The beauty of our Constitution is that it accommodates our individual faith’s definition of marriage while preventing the government from unlawfully treating us differently. This is hardly surprising since it was written by people who came to America to find both freedom of religion and freedom from it.
Heyburn reiterated that his decision does not require Kentucky to allow same-sex couples to marry in the state because “the Court was not presented with the particular question.” He strongly suggested however that “there is no doubt that Windsor and this Court’s analysis suggest a possible result to that question.” He then addressed the concerns expressed that his opinion would somehow affect so-called “traditional” marriages:
Second, allowing same-sex couples the state recognition, benefits, and obligations of marriage does not in any way diminish those enjoyed by opposite-sex married couples. No one has offered any evidence that recognizing same-sex marriages will harm opposite-sex marriages, individually or collectively. One’s belief to the contrary, however sincerely held, cannot alone justify denying a selected group their constitutional rights.

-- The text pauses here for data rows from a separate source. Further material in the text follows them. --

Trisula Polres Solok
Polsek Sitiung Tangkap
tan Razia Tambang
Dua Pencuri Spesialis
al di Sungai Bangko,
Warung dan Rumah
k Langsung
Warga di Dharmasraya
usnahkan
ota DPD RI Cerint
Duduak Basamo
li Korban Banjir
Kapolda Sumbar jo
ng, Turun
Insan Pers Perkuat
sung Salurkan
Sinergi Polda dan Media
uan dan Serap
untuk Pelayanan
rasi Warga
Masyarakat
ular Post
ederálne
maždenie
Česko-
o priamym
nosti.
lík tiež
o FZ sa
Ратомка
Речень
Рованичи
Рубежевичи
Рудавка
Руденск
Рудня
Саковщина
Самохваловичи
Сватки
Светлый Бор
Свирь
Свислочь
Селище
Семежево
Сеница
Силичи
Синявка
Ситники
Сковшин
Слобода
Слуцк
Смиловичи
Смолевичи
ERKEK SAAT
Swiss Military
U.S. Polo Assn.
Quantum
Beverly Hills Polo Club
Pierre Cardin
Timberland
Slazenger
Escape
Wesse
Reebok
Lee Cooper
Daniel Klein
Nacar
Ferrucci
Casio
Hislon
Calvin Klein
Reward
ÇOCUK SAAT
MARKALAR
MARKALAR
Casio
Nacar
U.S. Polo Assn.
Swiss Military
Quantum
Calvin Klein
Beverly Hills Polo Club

Third, no court can require churches or other religious institutions to marry same-sex couples or any other couple, for that matter. This is part of our constitutional guarantee of freedom of religion. That decision will always be based on religious doctrine.

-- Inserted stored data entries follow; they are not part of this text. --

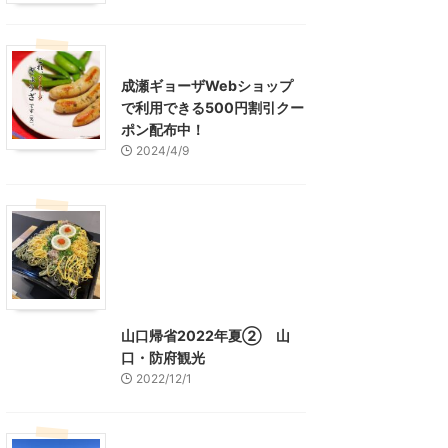
東京グルメ
町田周辺
成瀬ギョーザWebショップ
で利用できる500円割引クー
ポン配布中！
2024/4/9
グルメ
レジャー、お出かけ、観光
山口グルメ
山口レジャー、観光
山口帰省2022年夏② 山
口・防府観光
2022/12/1
山口レジャー、観光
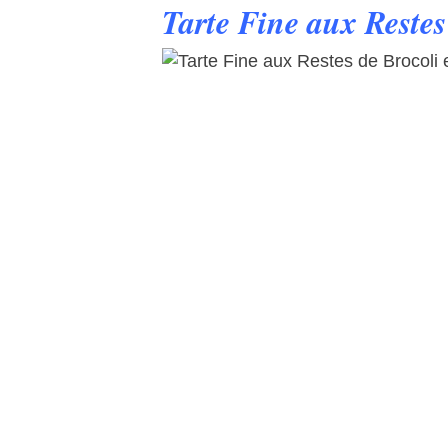
Tarte Fine aux Restes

He also anticipated the argument that his ruling was going against “the vote of the people,” which added the marriage ban to the Kentucky constitution in 2004:
So now, the Constitution, including its equal protection and due process clauses, protects all of us from government action at any level, whether in the form of an act by a high official, a state employee, a legislature, or a vote of the people adopting a constitutional amendment. As Chief Justice John Marshall said, “[i]t is emphatically the province and duty of the judicial department to say what the law is.” Marbury v. Madison, 5 U.S. 137, 177 (1803). Initially that decision typically rests with one judge; ultimately, other judges, including the justices of the Supreme Court, have the final say. That is the way of our Constitution.
For many others, this decision could raise basic questions about our Constitution. For instance, are courts creating new rights? Are judges changing the meaning of the Fourteenth Amendment or our Constitution? Why is all this happening so suddenly?
The answer is that the right to equal protection of the laws is not new. History has already shown us that, while the Constitution itself does not change, our understanding of the meaning of its protections and structure evolves.16 If this were not so, many practices that we now abhor would still exist.
Contrary to how it may seem, there is nothing sudden about this result. The body of constitutional jurisprudence that serves as its foundation has evolved gradually over the past forty-seven years. The Supreme Court took its first step on this journey in 1967 when it decided the landmark case Loving v. Virginia, which declared that Virginia’s refusal to marry mixed-race couples violated equal protection. The Court affirmed that even areas such as marriage, traditionally reserved to the states, are subject to constitutional scrutiny and “must respect the constitutional rights of persons.” Windsor, 133 S.Ct. at 2691 (citing Loving).
The lawsuit was brought by four Kentucky couples who were married in Canada, Iowa, California, and Connecticut.